Was in Wahrheit in den Worten ihrer Mutter mitschwang, war, dass Anna Eleanor nicht brauchte.

Die Splitter ihres geschundenen Herzens schnitten ihr ins Fleisch. Genauso fühlte sich dieses Gespräch für sie an.

»Ich will doch nur für sie da sein«, versuchte Eleanor es erneut. Ihre Stimme brach am Ende, und sie spürte, wie ihr die Tränen in den Augen brannten.

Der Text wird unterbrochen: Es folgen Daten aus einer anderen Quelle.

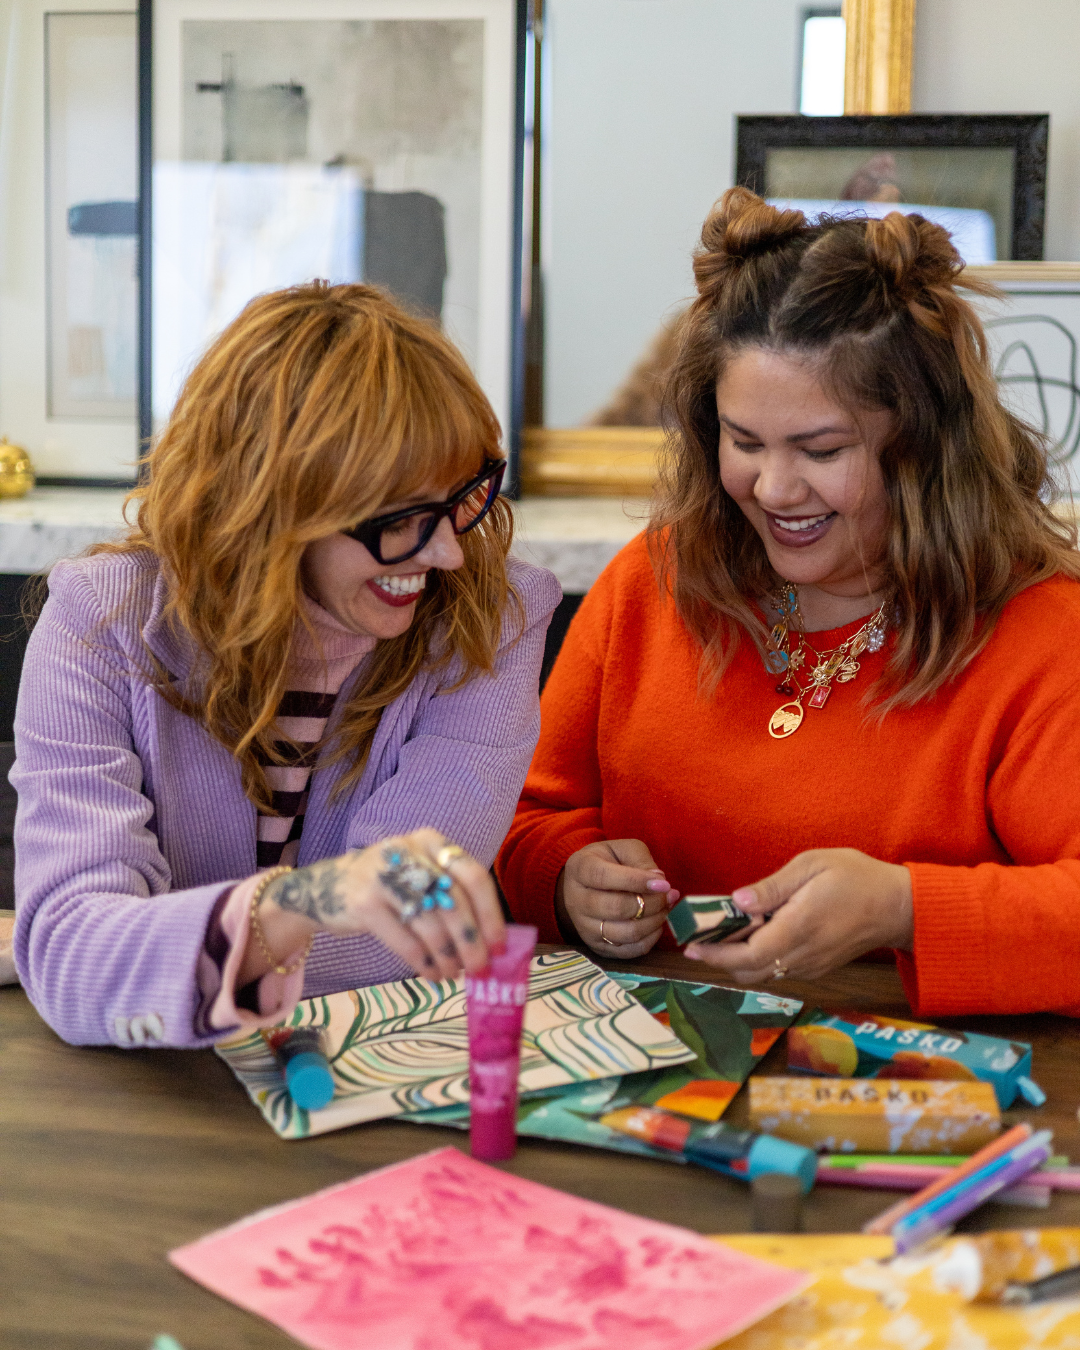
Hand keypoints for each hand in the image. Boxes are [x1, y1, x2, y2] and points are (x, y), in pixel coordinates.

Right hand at [243, 830, 504, 984]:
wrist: (324, 888)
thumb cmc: (388, 887)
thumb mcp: (419, 876)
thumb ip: (451, 898)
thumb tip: (491, 943)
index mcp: (431, 841)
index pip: (473, 877)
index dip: (491, 914)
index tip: (500, 946)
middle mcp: (408, 851)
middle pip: (453, 903)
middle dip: (471, 942)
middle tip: (480, 969)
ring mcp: (383, 876)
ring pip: (430, 924)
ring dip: (447, 957)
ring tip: (451, 974)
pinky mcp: (363, 903)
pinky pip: (405, 941)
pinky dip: (423, 962)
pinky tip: (431, 974)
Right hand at [557, 838, 677, 958]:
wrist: (586, 884)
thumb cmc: (608, 862)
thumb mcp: (623, 849)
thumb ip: (641, 860)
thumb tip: (659, 880)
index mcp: (580, 869)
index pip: (604, 877)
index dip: (636, 881)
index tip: (663, 884)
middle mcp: (576, 900)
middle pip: (615, 908)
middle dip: (650, 904)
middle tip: (669, 896)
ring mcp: (584, 927)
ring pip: (624, 933)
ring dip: (653, 922)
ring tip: (666, 909)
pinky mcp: (596, 946)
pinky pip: (627, 951)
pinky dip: (649, 940)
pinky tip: (657, 925)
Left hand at [685, 848, 912, 982]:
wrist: (898, 906)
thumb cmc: (856, 877)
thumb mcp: (812, 866)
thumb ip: (773, 887)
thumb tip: (737, 901)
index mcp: (799, 927)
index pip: (749, 954)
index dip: (717, 953)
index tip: (692, 945)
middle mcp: (803, 954)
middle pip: (750, 971)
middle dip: (720, 959)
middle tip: (699, 938)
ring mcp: (811, 965)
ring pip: (763, 974)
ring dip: (738, 960)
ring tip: (722, 933)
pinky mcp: (817, 967)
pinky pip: (779, 970)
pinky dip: (758, 959)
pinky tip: (754, 935)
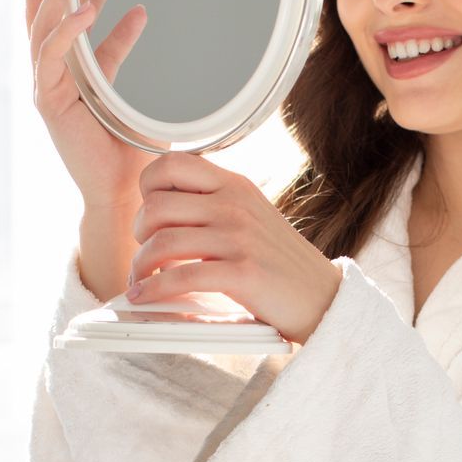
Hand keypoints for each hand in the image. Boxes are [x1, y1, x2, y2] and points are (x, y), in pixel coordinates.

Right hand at [19, 0, 151, 209]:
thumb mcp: (125, 85)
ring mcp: (45, 88)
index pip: (53, 15)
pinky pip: (54, 59)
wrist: (124, 190)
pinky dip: (69, 32)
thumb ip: (119, 48)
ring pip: (43, 29)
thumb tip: (137, 10)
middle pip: (37, 14)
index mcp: (65, 70)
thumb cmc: (125, 145)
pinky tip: (88, 9)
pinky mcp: (49, 103)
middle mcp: (50, 76)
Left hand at [125, 152, 344, 345]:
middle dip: (139, 233)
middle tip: (146, 252)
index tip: (151, 213)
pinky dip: (153, 289)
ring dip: (140, 265)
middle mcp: (234, 205)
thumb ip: (215, 204)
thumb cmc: (281, 263)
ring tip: (140, 279)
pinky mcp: (242, 273)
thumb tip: (162, 211)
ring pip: (162, 241)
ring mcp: (239, 238)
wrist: (322, 297)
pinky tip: (146, 297)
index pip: (172, 164)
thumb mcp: (252, 215)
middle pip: (156, 205)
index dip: (148, 188)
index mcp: (235, 185)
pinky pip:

»Wir versuchen nur, das Beste für alle zu tun«, erklärte sich ihr Dad mit einem entschuldigenden Blick. »Annabelle hat mit ihrer Sucht zu kämpfen. Das ist nicht leicht für sie – für keinen von uns.«

»Anna ist dort gut aufgehoben. Wir können von hier aus nichts für sie tun, aber wir dürfen nicht in unseren Sorgen ertrinken«, fuhr ihre Mom fort. Sie atmete tief durch und wandte sich dann mit einem sanften Lächeln an Eleanor. »Heute gab es fantastische Nachrichten von der Gemeinde. Auf dich wartet ein unvergessliches Ereignis.«

Verständnislos sah sie ihre Mutter an. »Auf mich? Wieso?«

Die Augen ihrer Mom begannen zu leuchten, und sie kam auf Eleanor zu. »Die Gemeindevertretung und der Kulturverein haben entschieden, dass wir anlässlich der 350-Jahr-Feier unserer Stadt das Debütantinnenprogramm wieder aufnehmen. Alle jungen Frauen, die dieses Jahr volljährig werden oder geworden sind, dürfen daran teilnehmen. Ich habe dich angemeldet«, sagte sie voller Euphorie.

Eleanor hielt den Atem an. »Du hast was?« Mehr brachte sie nicht hervor.

»Du bist dieses Jahr Debütantin«, fasste ihre Mom es noch einmal zusammen. Ihr Lächeln strahlte nun so hell, als wären es die besten Neuigkeiten seit Langem.